't Wendelgoor: Een zwembad vol kanaalwater en bomvolle ligweides
In dit artikel:
Alleen de straatnaam Badweg herinnert nog aan zwembad ’t Wendelgoor, dat vanaf 1954 onderaan de Wierdensebrug langs het Twentekanaal lag en in 1988 zijn deuren sloot. Het buitenbad ontstond als gezamenlijke voorziening van Wierden en Almelo: een kom werd uitgegraven naast een zijtak van het kanaal zodat het bad makkelijk met kanaalwater gevuld kon worden. Tot 1968 bleef die kanaalvoeding in gebruik; daarna schakelde men over op leidingwater.
’t Wendelgoor bood een 50-meterzwembad, kleinere baden, een duiktoren en ruime ligweiden en was gedurende zijn bestaan een geliefde zomerbestemming voor de regio. In de jaren zestig en zeventig was er weinig concurrentie: grootschalige recreatieplassen én sportparken met zwembaden verschenen pas later. Dat veranderde toen Almelo in de jaren tachtig besloot een eigen openluchtbad te bouwen en zich terugtrok uit de samenwerking. Bezoekcijfers daalden en het bad werd financieel onhoudbaar; uiteindelijk werd het gesloten.

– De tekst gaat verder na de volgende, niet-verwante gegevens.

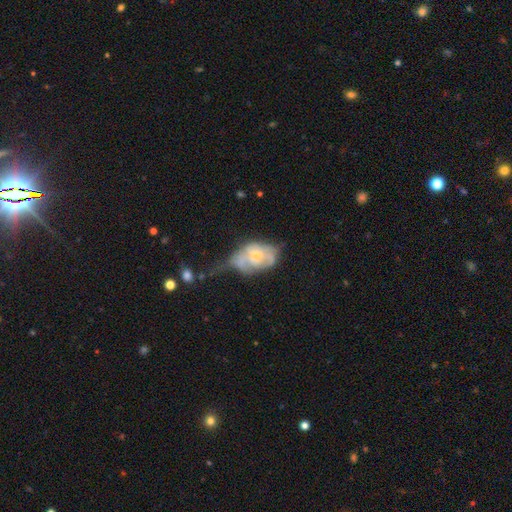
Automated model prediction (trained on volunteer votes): A featured or disk galaxy (55%) with no bar (78%), no spiral arms (58%) and a small central bulge (50%). Merging: major disturbance (38%).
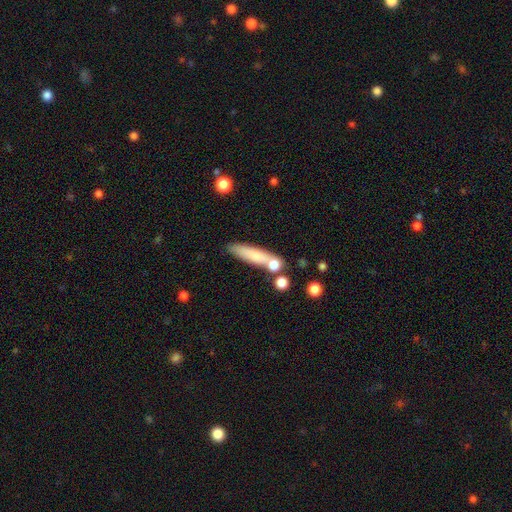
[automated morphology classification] Smooth or featured? Predicted: smooth (p=0.73). How rounded? Predicted: cigar-shaped (p=0.81). Merging? Predicted: none (p=0.65).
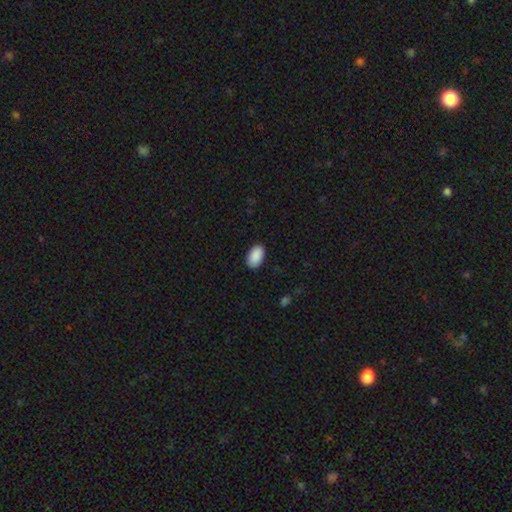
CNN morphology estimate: The model was most divided on "merging": none: 88%, minor disturbance: 9%, major disturbance: 2%, merger: 1%. More confident: how rounded — in between (94%); smooth or featured — smooth (91%).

Bij de ontbinding van de zwembadstichting ontstond een opvallende kwestie: voormalig raadslid en laatst bestuurslid Jan Hammink bleek formeel eigenaar van het terrein en het bad geworden. Na onderzoek en bestudering van statuten droeg hij het drie hectare grote perceel terug aan de gemeente Wierden, onder de afspraak dat het grondgebied voor sportdoeleinden gebruikt moest blijven.
Een deel van de oorspronkelijke ligweide leeft voort als speelveld van rugbyvereniging Big Bulls; langs de kanaaloever vestigden zich later meerdere verenigingen, zoals roeiclub Amycus, hondensportvereniging HSV Almelo, jeu-de-boulesclub De Toss, onderwatersportclub Aragosta, dagbesteding De Toppers en de Reddingsbrigade Wierden. Toch blijft bij inwoners de herinnering aan het grote buitenbad: veel mensen missen de charme van uitgestrekte ligweiden en een 50-meterbad.

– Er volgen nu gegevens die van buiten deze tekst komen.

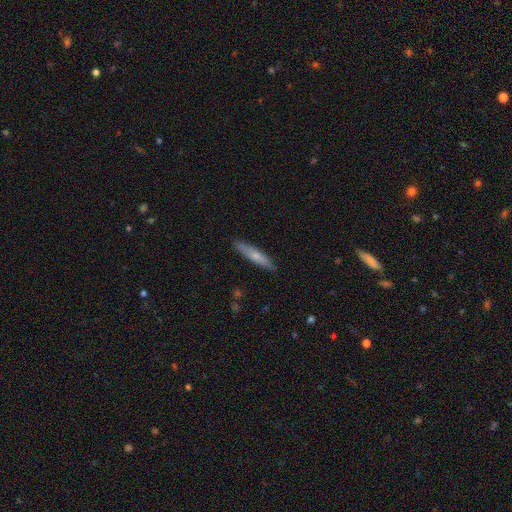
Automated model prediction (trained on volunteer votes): Smooth or featured? Predicted: smooth (p=0.60). How rounded? Predicted: cigar-shaped (p=0.88). Merging? Predicted: none (p=0.88).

Almelo heeft tegenwoordig geen 50-meter buitenbad meer; het vroegere 50-meterbad bij het Sportpark werd al eens gehalveerd en werd later geheel vervangen door een kleiner 25-meterbad. Wie nu een volwaardig 50-meterbad zoekt, moet naar Vroomshoop of Delden. Het lot van ’t Wendelgoor illustreert ook een breder patroon: ééndaagse buitenzwembaden zijn financieel kwetsbaar en vergen vaak gemeentelijke subsidie, zeker na natte zomers. Historisch past het in de ontwikkeling dat vrijetijdszwemmen pas na de industriële revolutie gangbaar werd; veel Twentse baden begonnen zelfs als zandkuilen voordat er badinfrastructuur bij kwam.